Nezhad also criticized the mayor for the lack of accountability for officers whose aggressive tactics were caught on camera. The election, she said, is an opportunity to remake the entire system of public safety and accountability. “We also need a mayor who really tries to listen to people who keep taking to the streets because they feel they aren’t being heard,” she said.
In his bid for a second term, Frey has campaigned mostly out of sight — including a schedule of unpublicized backyard gatherings with small groups that Frey says helps him to connect one-on-one. In recent weeks, critics have occasionally stumbled on Frey during his backyard tour, taking the opportunity to confront him about his handling of the police.
Frey says he hopes the tense encounters prove to voters that he’s willing to take politically unpopular stands. Occasionally, he tries to win his critics over.
Outside Shiloh Temple, Frey allowed Williams to vent for several minutes — even as campaign aides standing nearby wore increasingly pained expressions. Williams spoke of the constant gunfire on the north side of the city and how police officers never seemed to be around.
“I don’t care if you’ve got one police officer, put his a-- out there and make him do something,” Williams said, her voice trembling with emotion. “I don’t see White folks getting killed like this. I see people that look like me getting killed everyday, and y’all still don’t have a plan.”
Frey thanked her for her “honest feedback” and paused slightly to consider his response. “You said these are just words. You’re right. They’re just words,” he said. “We are providing a vision for where we believe we need to go, but words in and of themselves is not action. You are absolutely right.”

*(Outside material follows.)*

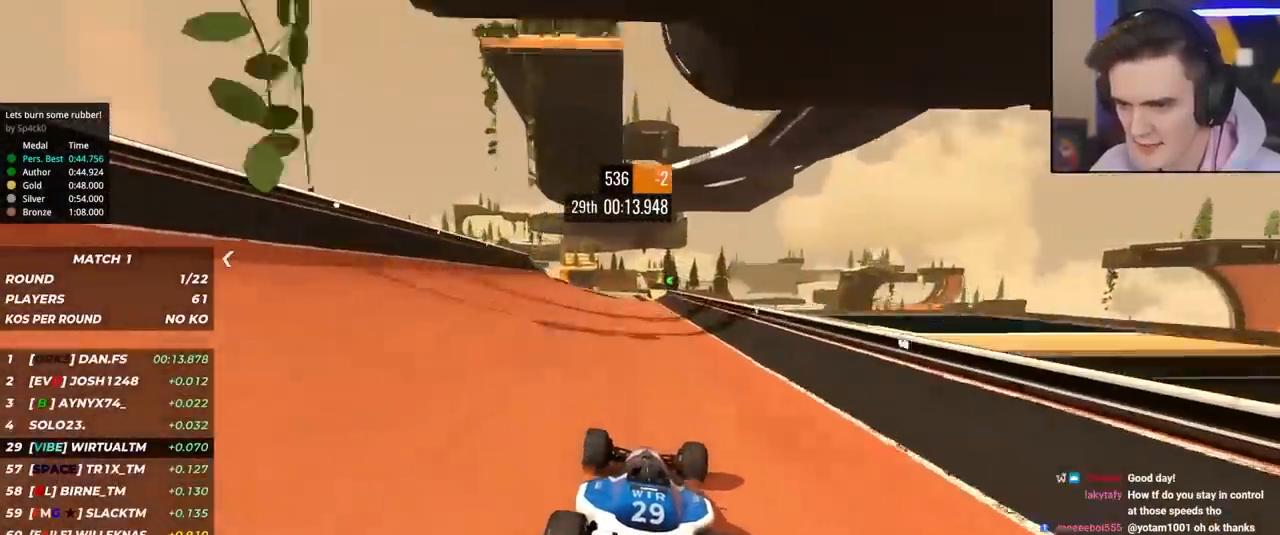
{"keys": ["up"], "events": [[83, "left", "up"], [417, "left", "down"], [450, "left", "up"]]}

The number of police officers has “depleted so significantly,” Frey continued. “But to your point, the officers we do have, the investigators that we do have, they should be doing everything possible to stop this senseless violence.”

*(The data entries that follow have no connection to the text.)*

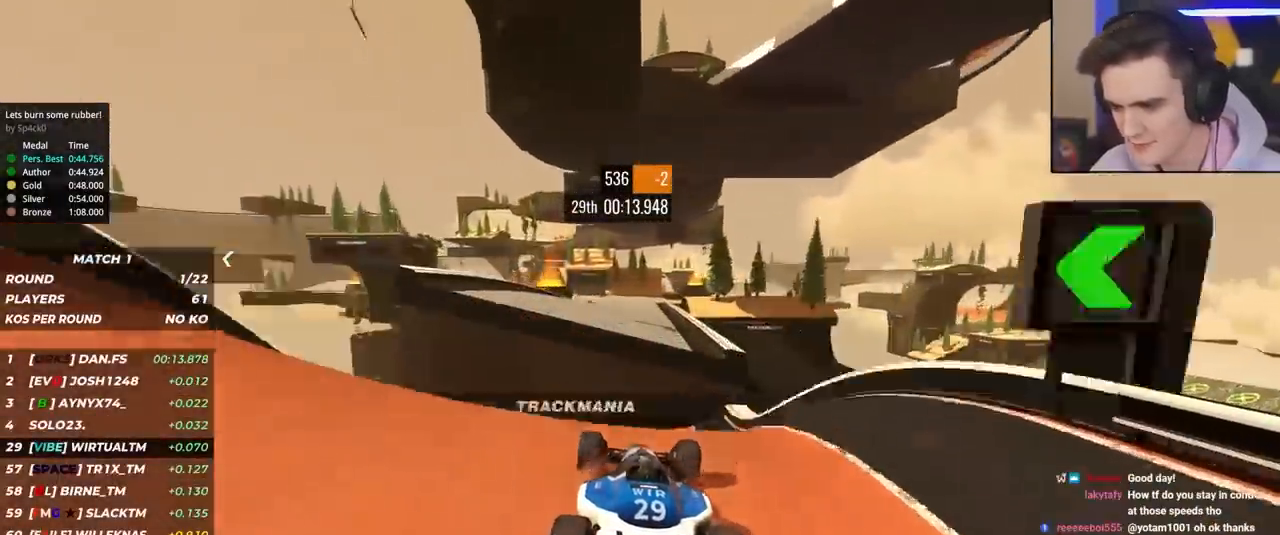
{"keys": ["up"], "events": [[333, "left", "down"], [467, "left", "up"]]}
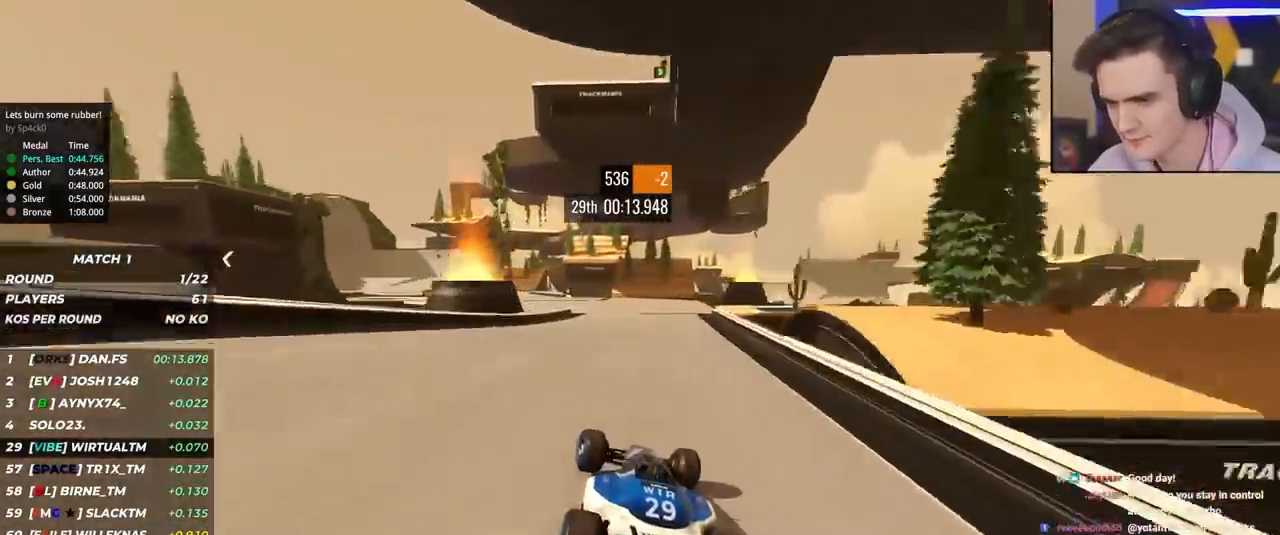
{"keys": ["left", "up"], "events": [[167, "left", "down"], [300, "left", "up"], [400, "left", "down"]]}
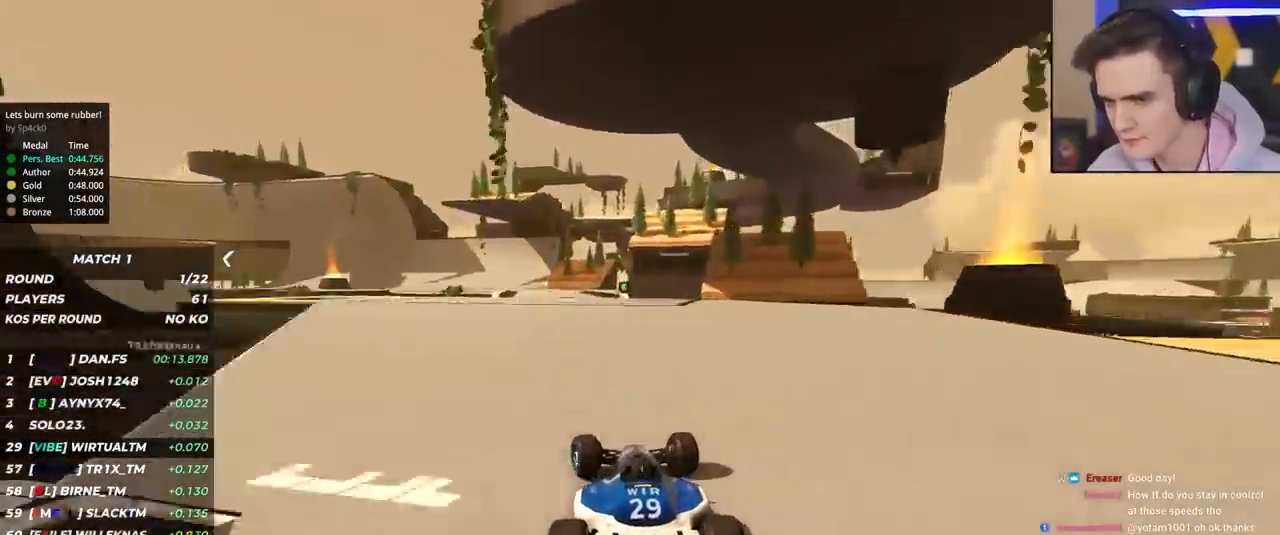
{"keys": ["up"], "events": [[33, "left", "up"], [183, "left", "down"], [267, "left", "up"]]}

But Frey argued that was why the police department should not be defunded and why there should be more officers on the ground, especially in communities hardest hit by the violence.
Williams nodded, not completely won over by the mayor’s response. Later, she took a place next to Frey as he posed for a photo with local residents — an image that his campaign staff later flagged for reporters in an email and that Frey himself brought up in an interview.
He wasn’t sure if he’d won her vote, Frey said, “but I tried.”